TKP’nin şovenizmi ve Kemal Okuyan’ın Kemalist duruşu
TKP’nin şovenizmi, bu tarihsel gerçekliği görmezden gelerek daha da belirginleşiyor. Parti, bildiriye imza atan bazı Kürt kökenli isimler—örneğin, geçmişte devlet politikalarına yakın durmuş figürler—ile çelişkisini gizlemeye çalışıyor. Ancak bu, TKP’nin Türk şovenizmini pekiştiren tutumunu örtmüyor. Kemal Okuyan’ın Osmanlı’dan Cumhuriyete geçişi işaret ederek kullandığı “Atatürk’ün önünde eğiliyorum” ifadesi, partinin Kemalizme olan ideolojik bağlılığını açıkça ortaya koymaktadır. Bu söz, Cumhuriyetin kurucu önderlerinden biri olarak Atatürk’ü yüceltirken, soykırıma uğrayan, yok sayılan halkları ve inançları yok sayıyor. Örneğin, Okuyan, Atatürk’le birlikte mücadele eden, ancak inkâr ve katliamlarla susturulan Kürtlerin önünde de eğiliyor mu? TKP’nin bu soruya yanıt vermesi gerekiyor. Cumhuriyetin kuruluşundan bu yana inkâr edilen, katledilen ve yok sayılan halklar—Kürtler, Ermeniler, Rumlar, Yahudiler, Süryaniler ve Aleviler—bu politikanın mağdurlarıdır. TKP’nin bu mirası savunması, devrimci bir duruşu değil, burjuva milliyetçiliğini yansıtmaktadır.

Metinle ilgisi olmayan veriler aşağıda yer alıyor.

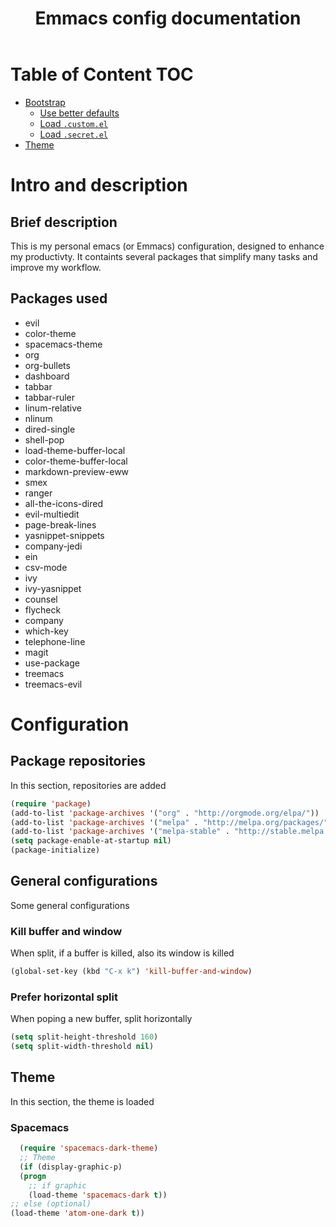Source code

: #+TITLE: Emmacs config documentation
#+CREATOR: Emmanuel Bustos T.

* Table of Content                                                      :TOC:
  - [[#bootstrap][Bootstrap]]
    - [[#use-better-defaults][Use better defaults]]
    - [[#load-customel][Load =.custom.el=]]
    - [[#load-secretel][Load =.secret.el=]]
  - [[#theme][Theme]]
* Intro and description
** Brief description
   This is my personal emacs (or Emmacs) configuration, designed to enhance my productivty. It containts several packages that simplify many tasks and improve my workflow.
** Packages used
   - evil
   - color-theme
   - spacemacs-theme
   - org
   - org-bullets
   - dashboard
   - tabbar
   - tabbar-ruler
   - linum-relative
   - nlinum
   - dired-single
   - shell-pop
   - load-theme-buffer-local
   - color-theme-buffer-local
   - markdown-preview-eww
   - smex
   - ranger
   - all-the-icons-dired
   - evil-multiedit
   - page-break-lines
   - yasnippet-snippets
   - company-jedi
   - ein
   - csv-mode
   - ivy
   - ivy-yasnippet
   - counsel
   - flycheck
   - company
   - which-key
   - telephone-line
   - magit
   - use-package
   - treemacs
   - treemacs-evil
* Configuration
** Package repositories 
   In this section, repositories are added
   #+BEGIN_SRC emacs-lisp
     (require 'package)
     (add-to-list 'package-archives '("org" . "http://orgmode.org/elpa/"))
     (add-to-list 'package-archives '("melpa" . "http://melpa.org/packages/"))
     (add-to-list 'package-archives '("melpa-stable" . "http://stable.melpa.org/packages/"))
     (setq package-enable-at-startup nil)
     (package-initialize) 
   #+END_SRC
** General configurations
   Some general configurations
*** Kill buffer and window
    When split, if a buffer is killed, also its window is killed
    #+BEGIN_SRC emacs-lisp 
      (global-set-key (kbd "C-x k") 'kill-buffer-and-window)
    #+END_SRC
*** Prefer horizontal split
    When poping a new buffer, split horizontally
    #+BEGIN_SRC emacs-lisp 
      (setq split-height-threshold 160)
      (setq split-width-threshold nil)
    #+END_SRC
** Theme 
   In this section, the theme is loaded
*** Spacemacs 
    #+BEGIN_SRC emacs-lisp
      (require 'spacemacs-dark-theme)	   
      ;; Theme
      (if (display-graphic-p)
	  (progn
	    ;; if graphic
	    (load-theme 'spacemacs-dark t))
	;; else (optional)
	(load-theme 'atom-one-dark t))
    #+END_SRC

Sonuç: Demokrasi ve özgürlük için bir alternatif
TKP’nin tutumu, demokrasi güçleriyle birliği zorlaştırırken, Kürt halkının haklı mücadelesine destek yerine şoven bir duvar örmeyi tercih ediyor. Alternatif bir yol, Kürt halkının ulusal-demokratik taleplerini benimseyerek, Türkiye’nin emekçileriyle dayanışmasını güçlendirmekten geçiyor. Bu, inkâr politikalarının aşılmasında ve özgürlük mücadelesinde daha sağlam bir zemin sunabilir.